19 Mayıs Atatürk dönemi ekonomisi bu anlamda bugünü görmek için de iyi bir vesiledir. Zira 19 Mayıs'la başlayan Kurtuluş Savaşı, Yunanlıları denize dökmek veya esir almakla, İngiliz ve Fransız işgalcileri kovmakla sınırlı bir savaş değildir. Dünyada bildiğimiz savaşlardan çok farklıdır.. Kurtuluş Savaşı denilmesi yalnızca bir semboldür. Sıcak savaş gerçekte yeniden doğuş mücadelesinin, gerçekleşen devrimin yalnızca bir kısmıdır. Geride ekonomik bağımsızlık var. Halk iradesi var. Siyaset var. İnanç özgürlüğü ve laiklik var.
Atatürk döneminde Osmanlı'dan kalan tutsak ekonomi, tam bağımsız ekonomiye dönüştü..
Atatürk'ün ekonomi anlayışında belirleyici özellik, Türkiye'nin ve halkın sorunlarına gerçekçi yaklaşmak, ulusalcı ve akılcı çözümler üretmekti.
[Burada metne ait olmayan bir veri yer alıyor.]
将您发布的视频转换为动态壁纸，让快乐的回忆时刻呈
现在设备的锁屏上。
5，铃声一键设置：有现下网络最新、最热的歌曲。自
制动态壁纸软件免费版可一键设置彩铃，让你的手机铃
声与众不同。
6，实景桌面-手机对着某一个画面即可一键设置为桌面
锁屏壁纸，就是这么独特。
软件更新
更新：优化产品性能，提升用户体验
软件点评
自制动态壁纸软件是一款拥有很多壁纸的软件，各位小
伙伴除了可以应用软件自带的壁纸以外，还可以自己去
İktisat politikalarında standart reçeteler olamaz.. Başarı için bu politikaların zamana, ülkeye, ekonomik konjonktüre, ekonomik yapıya, siyasi ve sosyal yapıya göre farklı olması gerekir.. Örneğin, eğer Marks veya Keynes Türkiye'de yaşamış olsalardı, mülkiyet açısından temel felsefe aynı olmakla birlikte her ikisi de bugün bilinen büyüme modellerinden daha farklı bir model oluştururlardı.